Activity: Please repeat the entries exactly as they appear and omit any images.

** Data supplied follows **

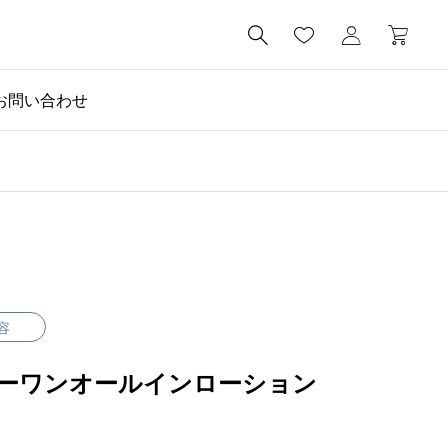

お問い合わせ
社長ブログ

京都と草加でビーワン
容
ーワンオールインローション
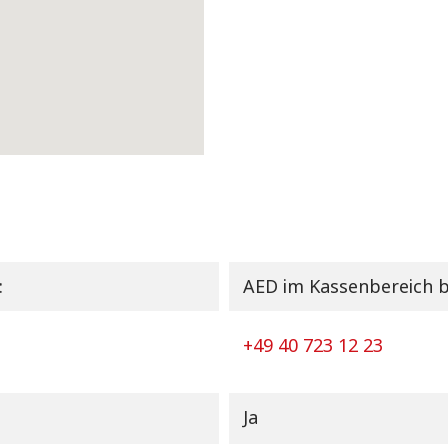
:
AED im Kassenbereich 
+49 40 723 12 23
Ja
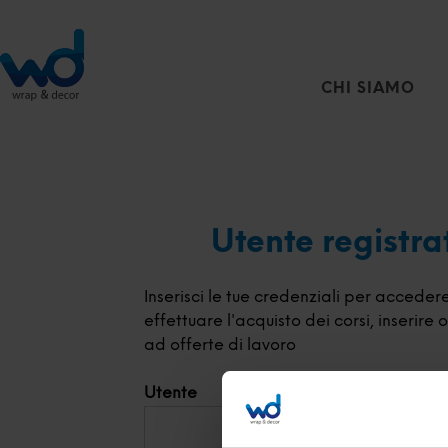
CHI SIAMO
Utente registra
Inserisci le tue credenziali per acceder
effettuare l'acquisto dei corsi, inserire
ad offerte di lavoro
Utente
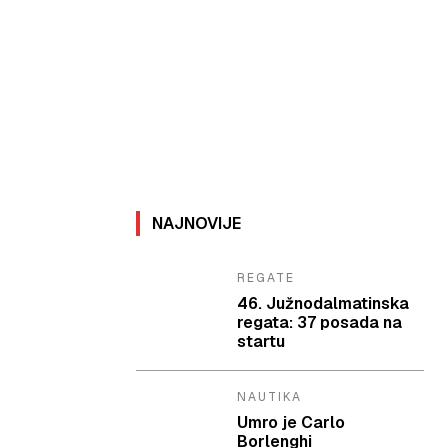
NAJNOVIJE
REGATE
46. Južnodalmatinska
regata: 37 posada na
startu
NAUTIKA
Umro je Carlo
Borlenghi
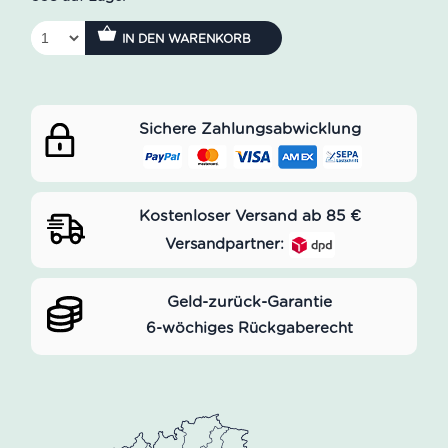
IN DEN WARENKORB
Sichere Zahlungsabwicklung
Kostenloser Versand ab 85 €
Versandpartner:
Geld-zurück-Garantie
6-wöchiges Rückgaberecht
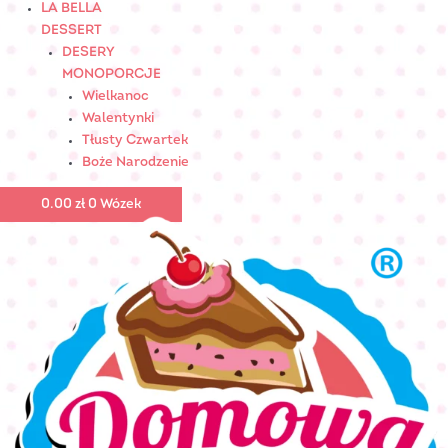
LA BELLA
DESSERT
DESERY
MONOPORCJE
Wielkanoc
Walentynki
Tłusty Czwartek
Boże Narodzenie
0.00
zł
0
Wózek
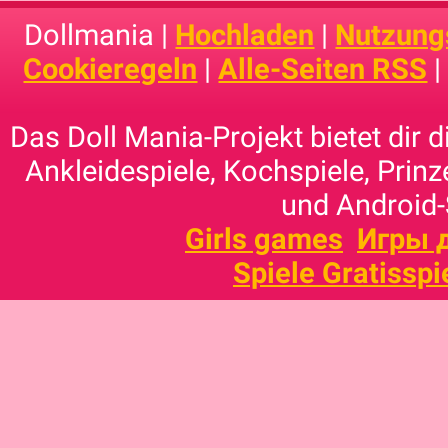
Dollmania |
Hochladen
|
Nutzung
Cookieregeln
|
Alle-Seiten RSS
Das Doll Mania-Projekt bietet dir 
Ankleidespiele, Kochspiele, Prinz
und Android-
Girls games
Игры 
Spiele Gratisspi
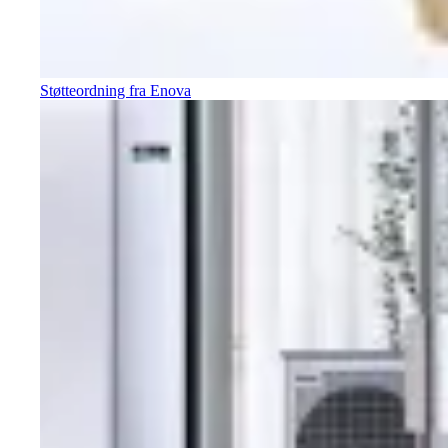
Støtteordning fra Enova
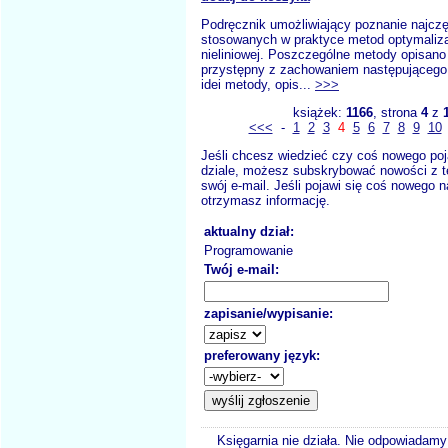
Podręcznik umożliwiający poznanie najczę
stosowanych w praktyce metod optymalizacj
nieliniowej. Poszczególne metody opisan
przystępny z zachowaniem następującego
idei metody, opis...
>>>
książek:
1166
, strona
4
z
<<<
-
1
2
3
4
5
6
7
8
9
10
Jeśli chcesz wiedzieć czy coś nowego poj
dziale, możesz subskrybować nowości z t
swój e-mail. Jeśli pojawi się coś nowego n
otrzymasz informację.
aktualny dział:
Programowanie
Twój e-mail:
zapisanie/wypisanie:
preferowany język:
Księgarnia nie działa. Nie odpowiadamy 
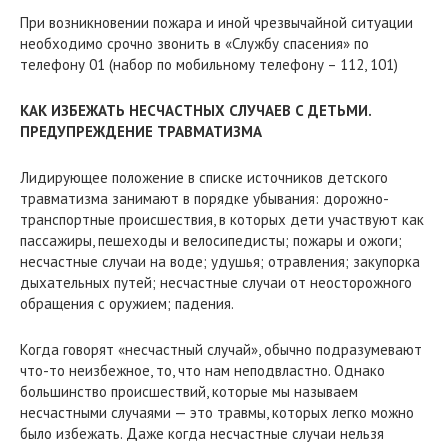
При возникновении пожара и иной чрезвычайной ситуации
необходимо срочно звонить в «Службу спасения» по
телефону 01 (набор по мобильному телефону – 112, 101)
КАК ИЗБЕЖАТЬ НЕСЧАСТНЫХ СЛУЧАЕВ С ДЕТЬМИ.
ПРЕДУПРЕЖДЕНИЕ ТРАВМАТИЗМА
Лидирующее положение в списке источников детского
травматизма занимают в порядке убывания: дорожно-
транспортные происшествия, в которых дети участвуют как
пассажиры, пешеходы и велосипедисты; пожары и ожоги;
несчастные случаи на воде; удушья; отравления; закупорка
дыхательных путей; несчастные случаи от неосторожного
обращения с оружием; падения.
Когда говорят «несчастный случай», обычно подразумевают
что-то неизбежное, то, что нам неподвластно. Однако
большинство происшествий, которые мы называем
несчастными случаями — это травмы, которых легко можно
было избежать. Даже когда несчастные случаи нельзя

** End of Data supplied **

Solution to this task:

お問い合わせ
社長ブログ

京都と草加でビーワン
容
ーワンオールインローション
:
AED im Kassenbereich 
+49 40 723 12 23
Ja
CHI SIAMO
Utente registra
Inserisci le tue credenziali per acceder
effettuare l'acquisto dei corsi, inserire
ad offerte di lavoro
Utente
NAJNOVIJE
REGATE
46. Južnodalmatinska
regata: 37 posada na
startu
NAUTIKA
Umro je Carlo
Borlenghi
IN DEN WARENKORB
Sichere Zahlungsabwicklung
Kostenloser Versand ab 85 €
Versandpartner:
Geld-zurück-Garantie
6-wöchiges Rückgaberecht
LA BELLA
DESSERT
DESERY
MONOPORCJE
Wielkanoc
Walentynki
Tłusty Czwartek
Boże Narodzenie
0.00
zł
0
Wózek
Dollmania |
Hochladen
|
Nutzung
Cookieregeln
|
Alle-Seiten RSS
Das Doll Mania-Projekt bietet dir 
Ankleidespiele, Kochspiele, Prinz
und Android-
Girls games
Игры 
Spiele Gratisspi
Støtteordning fra Enova
Podręcznik umożliwiający poznanie najczę
stosowanych w praktyce metod optymalizacj
nieliniowej. Poszczególne metody opisan
przystępny z zachowaniem następującego
idei metody, opis...
>>>
książek:
1166
, strona
4
z
<<<
-
1
2
3
4
5
6
7
8
9
10
Jeśli chcesz wiedzieć czy coś nowego poj
dziale, możesz subskrybować nowości z t
swój e-mail. Jeśli pojawi się coś nowego n
otrzymasz informację.
aktualny dział:
Programowanie
Twój e-mail:
zapisanie/wypisanie:
preferowany język:
Księgarnia nie działa. Nie odpowiadamy 
При возникновении пожара и иной чрезвычайной ситуации
необходимо срочно звонить в «Службу спасения» по
телефону 01 (набор по мобильному телефону – 112, 101)
КАК ИЗБЕЖАТЬ НЕСЧАСТНЫХ СЛУЧАЕВ С ДЕТЬМИ.
ПРЕДУПРЕЖДЕНИЕ ТРАВМАТИЗМА
Лидирующее положение в списке источников детского
травматизма занимают в порядке убывания: дорожно-
транспортные происшествия, в которых дети участвуют как
пассажиры, пешеходы и велосипедисты; пожары и ожоги;
несчастные случаи на воде; удушья; отравления; закупорка
дыхательных путей; несчастные случаи от неосторожного
обращения с оружием; падения.
Когда говорят «несчастный случай», обычно подразумевают
что-то неизбежное, то, что нам неподвластно. Однако
большинство происшествий, которые мы называем
несчастными случаями — это травмы, которых легко можно
было избежать. Даже когда несчастные случаи нельзя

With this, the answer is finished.